Anent yesterday's post: both churches 'attended' by me online are Anglican, The Episcopal Church [United States] on weekdays and the Scottish Episcopal Church on Sundays. Live streaming of eucharists was an essential during lock-down and continued to be so after it was lifted because of a serious cancer diagnosis* that I received about 18 months ago. The 'y'all' is to provide a clue to the part of the United States where my weekday masses take place, each with a brief homily. I used to think that unless you were wearing a Panama hat and a white linen suit, fanning yourself with a palmetto leaf and sipping a mint julep you had no right to that 'y'all' but I've grown quite fond of it. I still feel that unless you are Toshiro Mifune in kimono and wielding a katana then you should not wear a man-bun or top-knot, however. I hope that makes things plain.
* Hence the still from a favourite film that adorns my profile. So far my Ruy Lopez has had no success.

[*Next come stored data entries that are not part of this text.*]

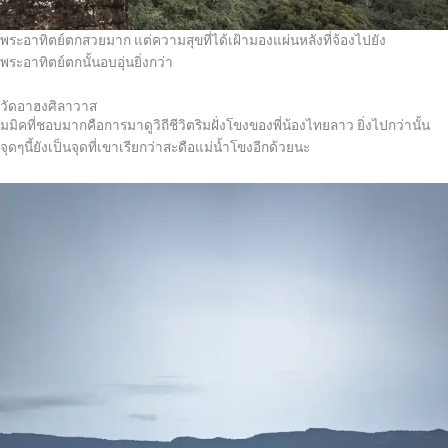
พระอาทิตย์ตกสวยมาก แต่ความสุขที่ได้เฝ้ามองแผ่นหลังที่จ้องไปยัง
พระอาทิตย์ตกนั้นอบอุ่นยิ่งกว่า
วัดอาฮงศิลาวาส
มมิคที่ชอบมากคือการมาดูวิถีชีวิตริมฝั่งโขงของพี่น้องไทยลาว ยิ่งไปกว่านั้น
จุดๆนี้ยังเป็นจุดที่เขาเรียกว่าสะดือแม่น้ำโขงอีกด้วยนะ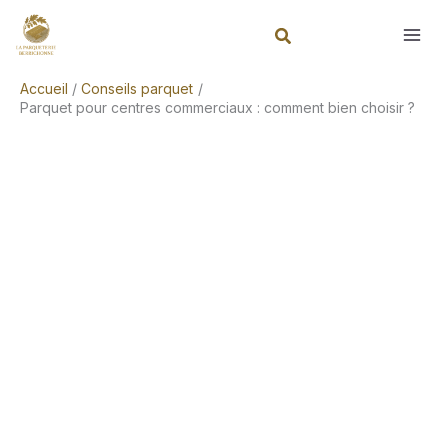
Aller
Rechercher
au
contenu
Accueil
Conseils parquet
Parquet pour centres commerciaux : comment bien choisir ?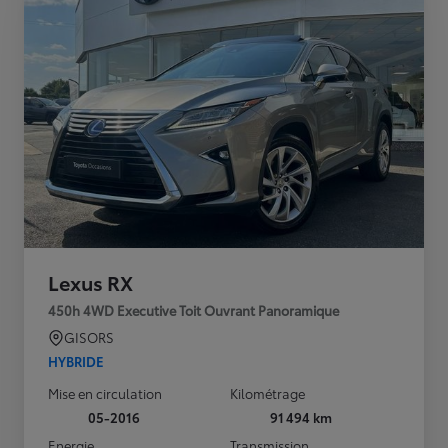
Lexus RX
450h 4WD Executive Toit Ouvrant Panoramique
GISORS
HYBRIDE
Mise en circulation
Kilométrage
05-2016
91 494 km
Energie
Transmission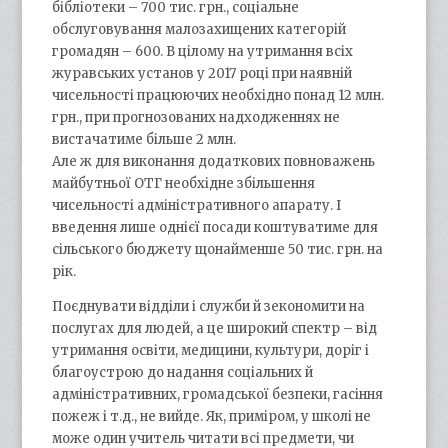
бібліотеки – 700 тис. грн., соціальне
обслуговування малозахищених категорій
громадян – 600. В цілому на утримання всіх
журавських установ у 2017 році при наявній
чисельності працюючих необхідно понад 12 млн.
грн., при прогнозованих надходженнях не
вистачатиме більше 2 млн.
Але ж для виконання додаткових повноважень
майбутньої ОТГ необхідне збільшення
чисельності адміністративного апарату. І
введення лише однієї посади коштуватиме для
сільського бюджету щонайменше 50 тис. грн. на
рік.
Поєднувати відділи і служби й зекономити на
послугах для людей, а це широкий спектр – від
утримання освіти, медицини, культури, доріг і
благоустрою до надання соціальних й
адміністративних, громадської безпеки, гасіння
пожеж і т.д., не вийде. Як, приміром, у школі не
може один учитель читати всі предмети, чи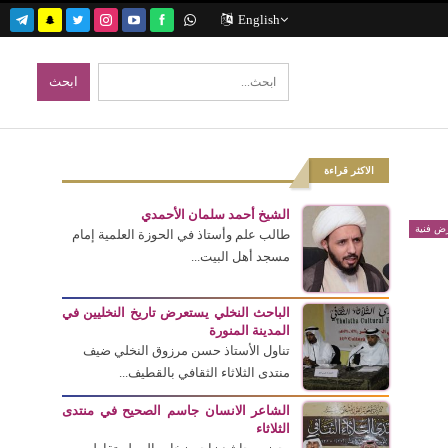
English
الاكثر قراءة
الشيخ أحمد سلمان الأحمدي
ض فنية
طالب علم وأستاذ في الحوزة العلمية إمام
مسجد أهل البيت...
الباحث النخلي يستعرض تاريخ النخليين في
المدينة المنورة
تناول الأستاذ حسن مرزوق النخلي ضيف
منتدى الثلاثاء الثقافي بالقطيف...
الشاعر الانسان جاسم الصحيح في منتدى
الثلاثاء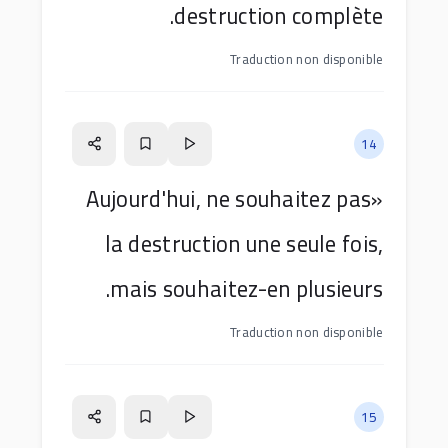
destruction complète.
Traduction non disponible
14
«Aujourd'hui, ne souhaitez pas
la destruction une seule fois,
mais souhaitez-en plusieurs.
Traduction non disponible
15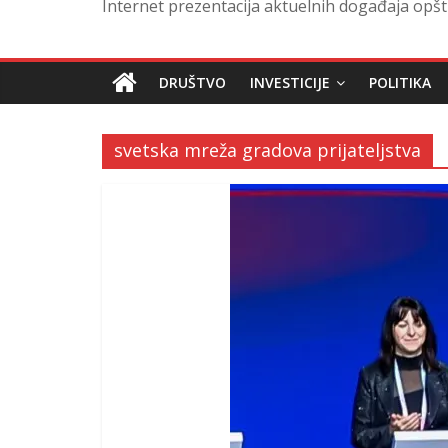
Internet prezentacija aktuelnih događaja opšt
DRUŠTVO
INVESTICIJE
POLITIKA
svetska mreža gradova prijateljstva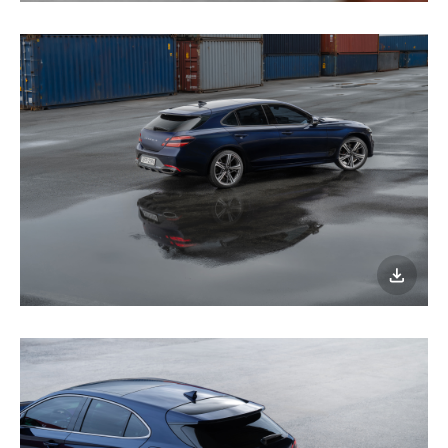
다운로
이미지
다운로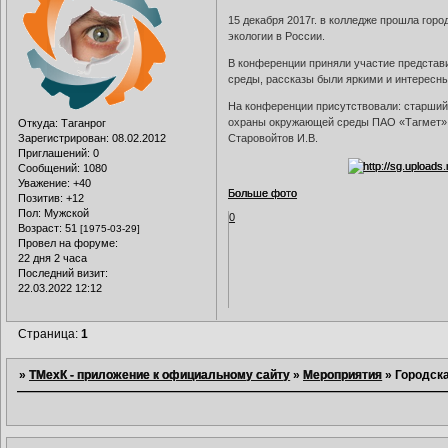
15 декабря 2017г. в колледже прошла го
экологии в России.
В конференции приняли участие представи
среды, рассказы были яркими и интересн
На конференции присутствовали: старший
охраны окружающей среды ПАО «Тагмет» 
Откуда:
Таганрог
Зарегистрирован
: 08.02.2012
Старовойтов И.В.
Приглашений:
0
Сообщений:
1080
Уважение:
+40
Больше фото
Позитив:
+12
Пол:
Мужской
0
Возраст:
51
[1975-03-29]
Провел на форуме:
22 дня 2 часа
Последний визит:
22.03.2022 12:12
Страница:
1
»
ТМехК - приложение к официальному сайту
»
Мероприятия
»
Городск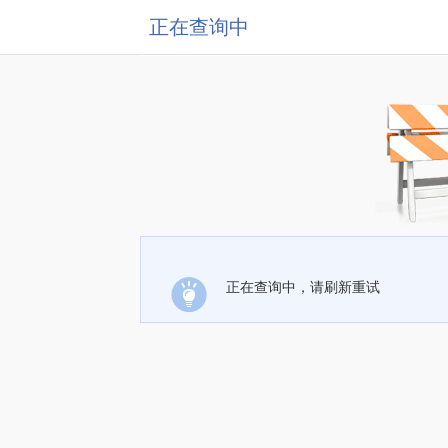
正在查询中
正在查询中，请刷新重试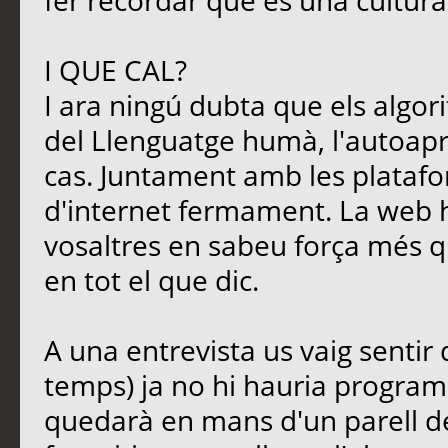
fer recordar que és una cultura
I QUE CAL?
I ara ningú dubta que els algori
del Llenguatge humà, l'autoapre
cas. Juntament amb les platafo
d'internet fermament. La web 
vosaltres en sabeu força més qu
en tot el que dic.
A una entrevista us vaig sentir
temps) ja no hi hauria programa
quedarà en mans d'un parell d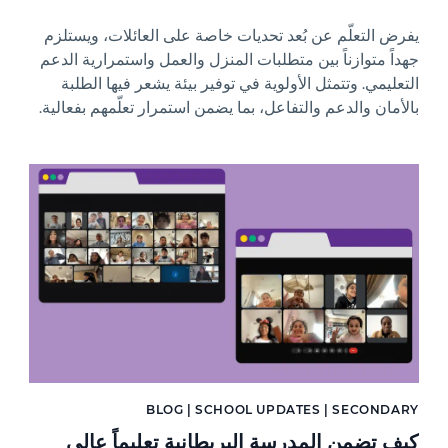
يفرض التعلّم عن بُعد تحديات خاصة على العائلات، ويستلزم
جهداً متوازناً بين متطلبات المنزل والعمل واستمرارية الدعم
التعليمي. وتتمثل الأولوية في توفير بيئة يشعر فيها الطلبة
بالأمان والدعم والتفاعل، بما يضمن استمرار تعلّمهم بفعالية.
News image
BLOG | SCHOOL UPDATES | SECONDARY
كيف تضمن المدرسة البريطانية تعليماً عالي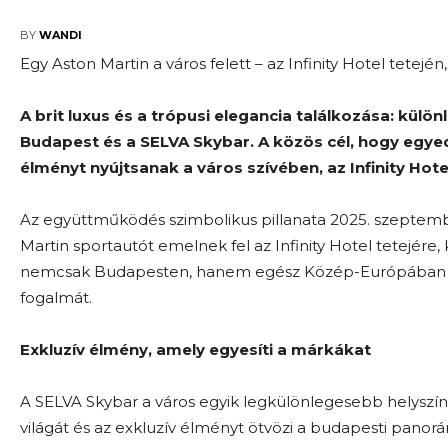
2025-09-10
BY
WANDI
Egy Aston Martin a város felett – az Infinity Hotel tetej
A brit luxus és a trópusi elegancia találkozása: külö
Budapest és a SELVA Skybar. A közös cél, hogy egyedü
élményt nyújtsanak a város szívében, az Infinity Hot
Az együttműködés szimbolikus pillanata 2025. szeptemb
Martin sportautót emelnek fel az Infinity Hotel tetejére
nemcsak Budapesten, hanem egész Közép-Európában is egy
fogalmát.
Exkluzív élmény, amely egyesíti a márkákat
A SELVA Skybar a város egyik legkülönlegesebb helyszín
világát és az exkluzív élményt ötvözi a budapesti panorá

We have done with dogma and divinity
Easter and Whitsun past,
The long, long Sundays after Trinity
Are with us at last;
The passionless Sundays after Trinity,
Neither feast-day nor fast.
From a poem by J. Meade Falkner, better known for his prose writing, and, yes, the sea of green vestments stretches a long way ahead but 'passionless'? The Episcopal church whose sermons I find on YouTube could not be accused of lacking passion. The Edinburgh church I attend online does a fine line in sermons of a more cerebral nature but occasionally I like something more of a ferverino. And the idiom! Today's gem was 'I think Martha gets a bad rap.' Perfectly expressed.